The case has always been that lawmakers mandated the delivery days and two Congressmen, from both sides of the aisle, are standing up for this.
“Logic dictates that when USPS and the Administration repeatedly request that Congress explicitly provide USPS the authority to reduce mail service from 6-days to 5-days, it is clear acknowledgement that, absent Congressional action, USPS lacks the statutory authority to do so,” Reps. Gerry Connolly (D-Va.) and Sam Graves (R-Mo.) wrote in a letter to the nation’s postmaster general.
Another problem is these changes will only save the agency about $2 billion a year.
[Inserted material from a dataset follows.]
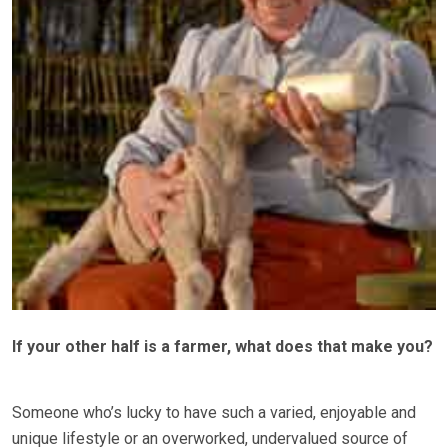
If your other half is a farmer, what does that make you?
Someone who’s lucky to have such a varied, enjoyable and
unique lifestyle or an overworked, undervalued source of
That may sound like a lot of money but considering the USPS lost more than $15 billion last fiscal year, it shows there are far bigger operational challenges.
Approximately 70 percent of that is tied to defaults on required prepayments for retiree health care — something that other government agencies aren’t required to do.
No one will argue that changes need to be made but this is the wrong approach.
It will drastically hurt tens of thousands of businesses and millions of Americans who rely on Saturday mail services.
Waiting that extra day for mail could be the difference between paying bills, making a profit or simply having the money to put food on the table.
Cutting Saturday delivery will drive many businesses to look at other alternatives, further sparking the decline of the postal service.
A smarter approach would be to find ways to better meet the needs of America’s businesses and citizens.